What the task requires >> Reproduce every line of the records below without changing anything.

____ Record extracts

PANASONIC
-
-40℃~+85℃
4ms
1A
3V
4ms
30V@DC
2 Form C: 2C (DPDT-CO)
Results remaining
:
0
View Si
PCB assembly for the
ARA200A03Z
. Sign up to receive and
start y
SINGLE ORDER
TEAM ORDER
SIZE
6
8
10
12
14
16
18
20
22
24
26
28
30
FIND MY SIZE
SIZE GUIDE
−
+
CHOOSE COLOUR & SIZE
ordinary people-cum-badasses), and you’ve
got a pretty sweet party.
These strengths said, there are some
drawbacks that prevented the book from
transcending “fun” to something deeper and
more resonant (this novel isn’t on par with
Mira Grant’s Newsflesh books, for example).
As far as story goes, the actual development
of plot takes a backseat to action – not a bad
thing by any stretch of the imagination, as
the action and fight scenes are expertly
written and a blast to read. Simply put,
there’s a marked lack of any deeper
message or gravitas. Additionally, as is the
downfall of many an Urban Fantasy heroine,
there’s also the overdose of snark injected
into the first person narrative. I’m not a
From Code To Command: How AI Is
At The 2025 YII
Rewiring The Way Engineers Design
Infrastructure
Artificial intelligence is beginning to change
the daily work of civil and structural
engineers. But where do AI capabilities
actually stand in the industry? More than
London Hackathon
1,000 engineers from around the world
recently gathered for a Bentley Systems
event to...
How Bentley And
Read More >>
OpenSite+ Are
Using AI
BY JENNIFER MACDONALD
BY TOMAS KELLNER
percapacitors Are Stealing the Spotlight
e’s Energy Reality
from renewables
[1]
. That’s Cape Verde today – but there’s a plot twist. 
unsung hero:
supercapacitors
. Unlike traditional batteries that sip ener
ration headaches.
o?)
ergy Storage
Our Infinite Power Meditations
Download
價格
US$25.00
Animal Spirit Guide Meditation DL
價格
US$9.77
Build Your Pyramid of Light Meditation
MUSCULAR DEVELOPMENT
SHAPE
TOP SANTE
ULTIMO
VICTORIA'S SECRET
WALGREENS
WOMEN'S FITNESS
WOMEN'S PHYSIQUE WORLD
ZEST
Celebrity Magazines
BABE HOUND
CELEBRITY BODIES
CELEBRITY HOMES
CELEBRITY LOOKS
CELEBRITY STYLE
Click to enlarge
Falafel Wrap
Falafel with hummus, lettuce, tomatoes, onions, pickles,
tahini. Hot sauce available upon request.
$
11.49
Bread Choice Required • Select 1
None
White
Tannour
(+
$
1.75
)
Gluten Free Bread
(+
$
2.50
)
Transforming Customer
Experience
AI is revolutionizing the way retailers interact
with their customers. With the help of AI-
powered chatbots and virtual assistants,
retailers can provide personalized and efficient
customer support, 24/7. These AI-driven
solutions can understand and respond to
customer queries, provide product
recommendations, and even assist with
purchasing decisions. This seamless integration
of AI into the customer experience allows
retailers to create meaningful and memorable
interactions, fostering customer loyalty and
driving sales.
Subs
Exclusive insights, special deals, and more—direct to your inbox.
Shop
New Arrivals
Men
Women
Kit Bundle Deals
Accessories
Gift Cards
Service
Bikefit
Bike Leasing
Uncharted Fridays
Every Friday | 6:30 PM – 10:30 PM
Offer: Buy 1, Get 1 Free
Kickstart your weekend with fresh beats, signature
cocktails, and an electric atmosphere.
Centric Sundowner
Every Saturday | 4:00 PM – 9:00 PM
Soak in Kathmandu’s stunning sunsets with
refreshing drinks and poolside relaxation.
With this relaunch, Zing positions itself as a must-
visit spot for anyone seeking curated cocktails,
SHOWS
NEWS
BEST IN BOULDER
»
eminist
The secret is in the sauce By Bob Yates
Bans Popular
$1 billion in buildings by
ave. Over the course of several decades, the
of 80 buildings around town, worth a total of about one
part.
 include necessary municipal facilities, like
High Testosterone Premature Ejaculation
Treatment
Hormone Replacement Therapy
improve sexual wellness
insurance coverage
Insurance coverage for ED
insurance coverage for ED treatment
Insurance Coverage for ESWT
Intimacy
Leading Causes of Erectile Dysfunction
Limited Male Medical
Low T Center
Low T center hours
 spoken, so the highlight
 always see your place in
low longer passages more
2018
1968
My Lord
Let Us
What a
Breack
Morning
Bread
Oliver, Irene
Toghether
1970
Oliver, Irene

________

Solution to the problem >>
PANASONIC
-
-40℃~+85℃
4ms
1A
3V
4ms
30V@DC
2 Form C: 2C (DPDT-CO)
Results remaining
:
0
View Si
PCB assembly for the
ARA200A03Z
. Sign up to receive and
start y
SINGLE ORDER
TEAM ORDER
SIZE
6
8
10
12
14
16
18
20
22
24
26
28
30
FIND MY SIZE
SIZE GUIDE
−
+
CHOOSE COLOUR & SIZE
ordinary people-cum-badasses), and you’ve
got a pretty sweet party.
These strengths said, there are some
drawbacks that prevented the book from
transcending “fun” to something deeper and
more resonant (this novel isn’t on par with
Mira Grant’s Newsflesh books, for example).
As far as story goes, the actual development
of plot takes a backseat to action – not a bad
thing by any stretch of the imagination, as
the action and fight scenes are expertly
written and a blast to read. Simply put,
there’s a marked lack of any deeper
message or gravitas. Additionally, as is the
downfall of many an Urban Fantasy heroine,
there’s also the overdose of snark injected
into the first person narrative. I’m not a
From Code To Command: How AI Is
At The 2025 YII
Rewiring The Way Engineers Design
Infrastructure
Artificial intelligence is beginning to change
the daily work of civil and structural
engineers. But where do AI capabilities
actually stand in the industry? More than
London Hackathon
1,000 engineers from around the world
recently gathered for a Bentley Systems
event to...
How Bentley And
Read More >>
OpenSite+ Are
Using AI
BY JENNIFER MACDONALD
BY TOMAS KELLNER
percapacitors Are Stealing the Spotlight
e’s Energy Reality
from renewables
[1]
. That’s Cape Verde today – but there’s a plot twist. 
unsung hero:
supercapacitors
. Unlike traditional batteries that sip ener
ration headaches.
o?)
ergy Storage
Our Infinite Power Meditations
Download
價格
US$25.00
Animal Spirit Guide Meditation DL
價格
US$9.77
Build Your Pyramid of Light Meditation
MUSCULAR DEVELOPMENT
SHAPE
TOP SANTE
ULTIMO
VICTORIA'S SECRET
WALGREENS
WOMEN'S FITNESS
WOMEN'S PHYSIQUE WORLD
ZEST
Celebrity Magazines
BABE HOUND
CELEBRITY BODIES
CELEBRITY HOMES
CELEBRITY LOOKS
CELEBRITY STYLE
Click to enlarge
Falafel Wrap
Falafel with hummus, lettuce, tomatoes, onions, pickles,
tahini. Hot sauce available upon request.
$
11.49
Bread Choice Required • Select 1
None
White
Tannour
(+
$
1.75
)
Gluten Free Bread
(+
$
2.50
)
Transforming Customer
Experience
AI is revolutionizing the way retailers interact
with their customers. With the help of AI-
powered chatbots and virtual assistants,
retailers can provide personalized and efficient
customer support, 24/7. These AI-driven
solutions can understand and respond to
customer queries, provide product
recommendations, and even assist with
purchasing decisions. This seamless integration
of AI into the customer experience allows
retailers to create meaningful and memorable
interactions, fostering customer loyalty and
driving sales.
Subs
Exclusive insights, special deals, and more—direct to your inbox.
Shop
New Arrivals
Men
Women
Kit Bundle Deals
Accessories
Gift Cards
Service
Bikefit
Bike Leasing
Uncharted Fridays
Every Friday | 6:30 PM – 10:30 PM
Offer: Buy 1, Get 1 Free
Kickstart your weekend with fresh beats, signature
cocktails, and an electric atmosphere.
Centric Sundowner
Every Saturday | 4:00 PM – 9:00 PM
Soak in Kathmandu’s stunning sunsets with
refreshing drinks and poolside relaxation.
With this relaunch, Zing positions itself as a must-
visit spot for anyone seeking curated cocktails,
SHOWS
NEWS
BEST IN BOULDER
»
eminist
The secret is in the sauce By Bob Yates
Bans Popular
$1 billion in buildings by
ave. Over the course of several decades, the
of 80 buildings around town, worth a total of about one
part.
 include necessary municipal facilities, like
High Testosterone Premature Ejaculation
Treatment
Hormone Replacement Therapy
improve sexual wellness
insurance coverage
Insurance coverage for ED
insurance coverage for ED treatment
Insurance Coverage for ESWT
Intimacy
Leading Causes of Erectile Dysfunction
Limited Male Medical
Low T Center
Low T center hours
 spoken, so the highlight
 always see your place in
low longer passages more
2018
1968
My Lord
Let Us
What a
Breack
Morning
Bread
Oliver, Irene
Toghether
1970
Oliver, Irene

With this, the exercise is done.